Die Machbarkeit biodynamischen Arbeitens im größeren Rahmen demonstriert jetzt schon eindrucksvoll »Champagne Louis Roederer.« Erstmalig verarbeitet dieses promintente Haus mit Weltruf ausschließlich biodynamisch zertifizierte angebaute Trauben in dem bekannten »Roederer Christal 2012«. Auch wenn das Prestige Cuvée noch in den »Kinderschuhen« steckt und für ein längeres Leben geschaffen ist, begeisterte es bei der Verkostung. 

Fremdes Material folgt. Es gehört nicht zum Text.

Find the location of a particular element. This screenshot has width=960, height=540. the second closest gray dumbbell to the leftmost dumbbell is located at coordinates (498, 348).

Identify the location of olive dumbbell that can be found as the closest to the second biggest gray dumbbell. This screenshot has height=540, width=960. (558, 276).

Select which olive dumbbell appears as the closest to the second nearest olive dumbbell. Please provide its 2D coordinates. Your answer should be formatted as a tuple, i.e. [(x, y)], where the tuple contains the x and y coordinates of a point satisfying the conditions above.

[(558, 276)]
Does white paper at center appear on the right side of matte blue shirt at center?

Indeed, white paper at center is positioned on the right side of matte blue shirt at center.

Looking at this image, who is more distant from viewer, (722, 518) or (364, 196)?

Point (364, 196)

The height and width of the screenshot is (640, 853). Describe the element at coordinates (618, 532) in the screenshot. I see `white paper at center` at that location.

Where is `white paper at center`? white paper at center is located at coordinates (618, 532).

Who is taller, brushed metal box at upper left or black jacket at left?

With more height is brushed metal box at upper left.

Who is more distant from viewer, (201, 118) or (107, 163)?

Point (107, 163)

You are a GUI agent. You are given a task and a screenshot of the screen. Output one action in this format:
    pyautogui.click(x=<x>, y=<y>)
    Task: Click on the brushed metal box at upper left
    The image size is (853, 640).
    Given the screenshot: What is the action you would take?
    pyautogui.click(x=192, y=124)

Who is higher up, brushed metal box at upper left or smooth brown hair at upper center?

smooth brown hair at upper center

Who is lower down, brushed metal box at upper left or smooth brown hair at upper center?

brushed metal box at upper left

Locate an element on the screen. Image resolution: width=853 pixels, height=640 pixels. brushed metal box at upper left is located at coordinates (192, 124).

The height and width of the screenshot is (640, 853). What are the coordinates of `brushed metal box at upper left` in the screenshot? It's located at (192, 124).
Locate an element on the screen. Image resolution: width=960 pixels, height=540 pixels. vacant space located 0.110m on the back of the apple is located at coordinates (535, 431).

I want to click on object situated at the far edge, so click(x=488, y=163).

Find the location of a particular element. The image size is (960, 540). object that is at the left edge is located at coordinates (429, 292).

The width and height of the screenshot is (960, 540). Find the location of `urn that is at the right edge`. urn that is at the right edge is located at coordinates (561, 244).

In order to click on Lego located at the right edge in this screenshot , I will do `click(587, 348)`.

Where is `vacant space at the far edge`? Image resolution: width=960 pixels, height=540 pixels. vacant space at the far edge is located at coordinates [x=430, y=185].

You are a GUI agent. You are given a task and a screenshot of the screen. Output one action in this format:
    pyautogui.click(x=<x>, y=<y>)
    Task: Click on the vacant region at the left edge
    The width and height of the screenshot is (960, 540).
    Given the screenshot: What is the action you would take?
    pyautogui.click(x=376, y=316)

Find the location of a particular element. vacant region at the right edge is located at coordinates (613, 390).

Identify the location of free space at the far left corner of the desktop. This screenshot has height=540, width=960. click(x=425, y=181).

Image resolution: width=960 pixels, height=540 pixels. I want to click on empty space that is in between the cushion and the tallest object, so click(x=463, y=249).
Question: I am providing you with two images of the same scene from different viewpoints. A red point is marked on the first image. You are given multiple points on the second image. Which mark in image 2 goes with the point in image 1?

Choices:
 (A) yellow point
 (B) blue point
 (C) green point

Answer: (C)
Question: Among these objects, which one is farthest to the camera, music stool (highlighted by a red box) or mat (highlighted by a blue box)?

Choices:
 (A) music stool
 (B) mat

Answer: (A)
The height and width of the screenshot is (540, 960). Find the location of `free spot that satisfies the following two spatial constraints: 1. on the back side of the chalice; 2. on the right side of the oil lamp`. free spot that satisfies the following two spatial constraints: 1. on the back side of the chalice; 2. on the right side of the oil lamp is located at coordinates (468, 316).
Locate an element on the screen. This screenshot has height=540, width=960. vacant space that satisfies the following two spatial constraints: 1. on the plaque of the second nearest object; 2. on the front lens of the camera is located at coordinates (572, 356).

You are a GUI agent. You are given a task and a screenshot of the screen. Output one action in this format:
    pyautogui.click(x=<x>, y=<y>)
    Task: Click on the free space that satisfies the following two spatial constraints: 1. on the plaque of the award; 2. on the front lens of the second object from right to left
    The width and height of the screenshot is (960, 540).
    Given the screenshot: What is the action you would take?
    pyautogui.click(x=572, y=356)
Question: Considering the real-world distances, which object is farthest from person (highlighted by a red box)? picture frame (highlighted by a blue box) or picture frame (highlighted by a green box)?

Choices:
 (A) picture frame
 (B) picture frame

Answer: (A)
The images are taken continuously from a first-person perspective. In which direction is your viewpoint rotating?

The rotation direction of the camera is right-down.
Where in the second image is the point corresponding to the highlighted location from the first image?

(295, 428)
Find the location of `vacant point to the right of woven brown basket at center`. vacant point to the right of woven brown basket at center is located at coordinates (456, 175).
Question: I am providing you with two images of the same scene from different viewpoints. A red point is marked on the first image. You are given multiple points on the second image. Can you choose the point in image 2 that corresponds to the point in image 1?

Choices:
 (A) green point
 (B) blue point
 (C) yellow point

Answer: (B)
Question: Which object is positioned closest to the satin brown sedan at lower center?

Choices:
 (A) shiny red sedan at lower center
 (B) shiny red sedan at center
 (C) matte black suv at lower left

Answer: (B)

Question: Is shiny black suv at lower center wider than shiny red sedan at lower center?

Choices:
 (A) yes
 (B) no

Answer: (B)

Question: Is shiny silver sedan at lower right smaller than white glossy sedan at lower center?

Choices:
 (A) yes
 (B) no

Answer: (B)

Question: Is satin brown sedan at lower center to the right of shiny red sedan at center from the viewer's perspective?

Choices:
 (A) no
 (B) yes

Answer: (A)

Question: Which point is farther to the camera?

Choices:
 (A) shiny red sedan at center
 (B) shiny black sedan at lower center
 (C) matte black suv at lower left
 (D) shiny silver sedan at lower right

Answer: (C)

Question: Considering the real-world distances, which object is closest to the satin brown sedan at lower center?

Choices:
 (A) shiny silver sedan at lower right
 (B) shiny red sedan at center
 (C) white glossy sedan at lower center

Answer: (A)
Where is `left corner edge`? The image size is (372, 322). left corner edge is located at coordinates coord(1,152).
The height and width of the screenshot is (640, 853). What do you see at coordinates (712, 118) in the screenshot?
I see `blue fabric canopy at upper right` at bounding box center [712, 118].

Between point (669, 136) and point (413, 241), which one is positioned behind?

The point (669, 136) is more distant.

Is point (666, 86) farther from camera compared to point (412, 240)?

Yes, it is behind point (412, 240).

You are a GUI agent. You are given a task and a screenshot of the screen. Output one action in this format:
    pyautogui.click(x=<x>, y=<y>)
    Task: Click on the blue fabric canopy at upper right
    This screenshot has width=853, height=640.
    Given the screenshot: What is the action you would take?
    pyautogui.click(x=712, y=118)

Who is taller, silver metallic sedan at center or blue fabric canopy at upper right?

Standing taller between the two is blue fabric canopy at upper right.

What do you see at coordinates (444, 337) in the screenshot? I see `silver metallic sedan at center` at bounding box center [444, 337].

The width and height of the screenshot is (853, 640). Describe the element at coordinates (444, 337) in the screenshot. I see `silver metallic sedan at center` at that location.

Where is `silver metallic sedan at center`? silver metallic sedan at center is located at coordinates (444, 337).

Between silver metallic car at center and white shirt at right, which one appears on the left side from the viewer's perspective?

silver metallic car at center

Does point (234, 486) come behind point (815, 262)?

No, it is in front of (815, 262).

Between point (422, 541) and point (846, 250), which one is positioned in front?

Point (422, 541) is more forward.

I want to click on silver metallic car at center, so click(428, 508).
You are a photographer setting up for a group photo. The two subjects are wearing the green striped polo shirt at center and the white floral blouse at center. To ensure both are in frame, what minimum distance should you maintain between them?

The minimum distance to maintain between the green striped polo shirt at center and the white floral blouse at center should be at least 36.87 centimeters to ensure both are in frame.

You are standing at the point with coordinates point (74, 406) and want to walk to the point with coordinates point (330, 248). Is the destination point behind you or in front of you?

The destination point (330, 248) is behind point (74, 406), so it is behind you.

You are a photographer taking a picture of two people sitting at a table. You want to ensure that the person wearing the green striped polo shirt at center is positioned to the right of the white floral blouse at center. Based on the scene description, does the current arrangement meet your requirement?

Sechzig Meter tief im Meer vor der bretonischen Küste lagern die raren Champagner von Leclerc Briant dem »Abyss« bei perfekten Bedingungen. Dieser Champagner überzeugt durch elektrisierende Frische und – im wahrsten Sinne des Wortes - beeindruckender Tiefe. Ein wirkliches Geschenk des Meeres. 

Bei allen Champagnerproduzenten spielen zunehmend verlängerte Hefelager eine qualitätsentscheidende Rolle. Die Champagner entwickeln dadurch noch mehr Charakterstärke und Vielschichtigkeit. Dies wird wieder einmal vom Haus Krug im »Grand Cuvée« 168éme Edition anschaulich demonstriert. Durch den über 40 Prozent hohen Anteil von Reserveweinen, die bis auf das Jahr 1996 zurückgehen, gehört er zu den Topchampagnern in diesem Jahr.

Auch bei anderen Häusern wie bei Laurent Perrier dreht man an der Qualitätsschraube. Höhere Anteile von Chardonnay und längere Lagerzeiten steigern Eleganz und Finessenreichtum. Dabei sind die Spitzenchampagner aus dem Hause Laurent Perrier jetzt  schon eine Klasse für sich. Die 22. Iteration des »Grand Siècle«, der zu den Siegern in unserem Tasting gehört, besteht aus den Jahrgängen 2004, 2002 und 1999.

Zu den weiteren nennenswerten Neuentdeckungen in diesem Jahr gehört Charles Heidsick mit dem »Blanc des Millénaires« 2006. In den letzten 30 Jahren erschienen nur insgesamt sechs Jahrgänge von diesem außergewöhnlichen Champagner. »Für diesen Champagner nutzen wir seit unserem ersten Jahrgang 1983 immer die Trauben aus den fünf Crus-Lagen: von Oger, Le Mesnil-sur-Oger, Avize, Cramant und Vertus«, erklärt Kellermeister Cyril Brun die Philosophie der Assemblage.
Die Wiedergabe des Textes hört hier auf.